Leonard E. "Len" Gillman (January 8, 1917 – April 7, 2009) was an American mathematician, emeritus professor at the University of Texas at Austin. He was also an accomplished classical pianist.

Gillman was born in Cleveland, Ohio in 1917. His family moved to Pittsburgh, Pennsylvania in 1922. It was there that he started taking piano lessons at age six. They moved to New York City in 1926, and he began intensive training as a pianist. Upon graduation from high school in 1933, Gillman won a fellowship to the Juilliard Graduate School of Music.

After one semester at Juilliard, he enrolled in evening classes in French and mathematics at Columbia University. He received a diploma in piano from Juilliard in 1938, then continued his studies at Columbia, graduating with a B.S. in mathematics in 1941. He stayed on as a graduate student, and completed the coursework for a mathematics Ph.D. by 1943.
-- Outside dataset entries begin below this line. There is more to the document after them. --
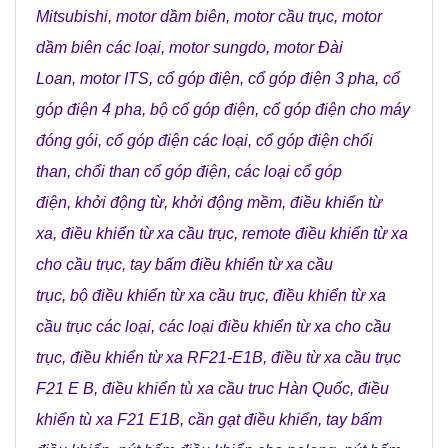
Mitsubishi
,
motor dầm biên
,
motor cầu trục
,
motor
dầm biên các loại
,
motor sungdo
,
motor Đài
Loan
,
motor ITS
,
cổ góp điện
,
cổ góp điện 3 pha
,
cổ
góp điện 4 pha
,
bộ cổ góp điện
,
cổ góp điện cho máy
đóng gói
,
cổ góp điện các loại
,
cổ góp điện chổi
than
,
chổi than cổ góp điện
,
các loại cổ góp
điện
,
khởi động từ
,
khởi động mềm
,
điều khiển từ
xa
,
điều khiển từ xa cầu trục
,
remote điều khiển từ xa
cho cầu trục
,
tay bấm điều khiển từ xa cầu
trục
,
bộ điều khiển từ xa cầu trục
,
điều khiển từ xa
cầu trục các loại
,
các loại điều khiển từ xa cho cầu
trục
,
điều khiển từ xa RF21-E1B
,
điều từ xa cầu trục
F21 E B
,
điều khiển tù xa cầu truc Hàn Quốc
,
điều
khiển tù xa F21 E1B
,
cần gạt điều khiển
,
tay bấm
In 1943 Gillman accepted a position at Tufts College, working on a special project for the Navy Department. While there he wrote a thesis based on their work on pursuit curves, and he received his master's degree from Columbia in 1945. He moved to Washington, D.C. where he continued doing Navy work for the Operations Evaluation Group (OEG), affiliated with the Massachusetts Institute of Technology. After five years he took a one-year sabbatical at MIT to write a doctoral thesis. Originally he intended to it to be on game theory, but he happened to read a book by Wacław Sierpiński and became suddenly interested in set theory. With no specialists to advise him, Gillman wrote and published a paper that became his thesis: "On Intervals of Ordered Sets". He also sent the paper to Alfred Tarski, beginning a correspondence that led Tarski to claim Gillman as "my Ph.D. by mail". In 1952 Gillman accepted an instructorship at Purdue University, and in 1953 he finally received his Ph.D. in mathematics from Columbia.